Memorandum of Conversation, by the Consul General at Rangoon (Packer)60


U Chan Htoon61 called this morning to suggest the desirability of a message being sent by the American Government to the President of the Constituent Assembly along the lines of our message to the President of the Indian Constituent Assembly last December. He said that such messages were expected from the Governments of the Netherlands, China, and India. I said that I would be glad to bring the matter to the attention of my Government.

We then discussed at some length the AFPFL draft constitution. I said that I understood the provisions regarding religion had caused something of a stir. He said that this was true, and went on to say that the provisions were opposed by the All-Burma Buddhist Association and the All-Burma Pongyi Association, both of which desire to have Buddhism adopted as the state religion in view of the fact that perhaps 80 or more percent of the population of the whole of Burma (including the frontier areas) are Buddhists. He said that unless the old-line politicians pick up this topic as a point in respect of which to criticize the AFPFL, he thought it was easily possible that the provisions of the draft would be so altered before the Constituent Assembly finishes its work as to make Buddhism the state religion. If, however, the old-line politicians (Ba Maw, U Saw, etc.) oppose the present provisions of the draft constitution, it is probable the country will consider the objection purely a political one and not one of principle, and consequently the present provisions may stand.

[Page 25]

In respect of the provisions concerning the formation of political units within the Union of Burma, he thought the following might be the ultimate classification of the units named:

Union State Shan States Federation
Autonomous State Kachin State; Karenni State
National Area Chin Hills
National Minority Karens (outside Karenni)
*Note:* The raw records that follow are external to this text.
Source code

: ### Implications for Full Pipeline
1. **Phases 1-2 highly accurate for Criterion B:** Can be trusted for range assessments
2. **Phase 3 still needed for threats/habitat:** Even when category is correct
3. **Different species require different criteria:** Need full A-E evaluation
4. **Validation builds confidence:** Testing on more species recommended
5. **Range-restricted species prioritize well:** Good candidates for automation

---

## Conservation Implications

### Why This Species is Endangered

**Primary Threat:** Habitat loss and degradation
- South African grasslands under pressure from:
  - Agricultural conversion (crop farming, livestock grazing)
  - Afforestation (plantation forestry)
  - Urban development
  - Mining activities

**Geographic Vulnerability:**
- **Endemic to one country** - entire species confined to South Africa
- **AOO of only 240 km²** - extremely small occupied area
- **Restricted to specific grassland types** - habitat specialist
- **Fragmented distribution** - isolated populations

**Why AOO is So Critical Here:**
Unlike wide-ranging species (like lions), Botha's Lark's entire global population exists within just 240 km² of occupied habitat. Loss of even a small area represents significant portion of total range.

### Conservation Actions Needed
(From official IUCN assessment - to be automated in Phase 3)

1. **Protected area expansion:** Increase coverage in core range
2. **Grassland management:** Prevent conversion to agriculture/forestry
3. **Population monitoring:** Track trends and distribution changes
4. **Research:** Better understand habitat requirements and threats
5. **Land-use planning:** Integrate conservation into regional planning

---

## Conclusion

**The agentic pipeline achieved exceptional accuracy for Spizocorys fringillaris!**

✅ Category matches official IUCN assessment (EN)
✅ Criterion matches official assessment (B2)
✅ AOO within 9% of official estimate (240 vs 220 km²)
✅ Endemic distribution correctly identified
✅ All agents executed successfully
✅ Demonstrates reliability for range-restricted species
I asked to what extent the Yugoslav Constitution had been used in drafting the AFPFL draft. He replied that it had been used very little. He then went on to say that the American Constitution had been used largely in the drafting of the provisions relating to citizenship, rights of equality and rights of freedom; that the South African Constitution had been of help in the drafting of the provisions relating to the Autonomous State and National Areas, and that the Canadian Constitution had been used in drafting the provisions relating to the Union State. The Soviet Constitution had furnished the title “Chamber of Nationalities”.

He said a point that was to receive further consideration was that relating to the tenure of office of the Judiciary. He thought also that the provisions relating to the Frontier Areas were likely to be changed before the Constituent Assembly concludes its work, revisions being contemplated in pre-Assembly work scheduled between the AFPFL committee and representatives of the Frontier Areas.

He said that there would probably be only three sessions of the Constituent Assembly: the opening session when the Assembly would organize and divide itself into committees; the second session when the committees would report and their work would be considered; the third session when the Constitution would be adopted, clause by clause.

He said further that he did not know what might be done with regard to establishing a relationship between the Nagas and Was and the Union of Burma.

E[arl] L. P[acker]
  1. Copy transmitted to the Department in covering despatch 344, May 29, from Rangoon; received June 16.
  2. Constitutional Adviser to the Government of Burma.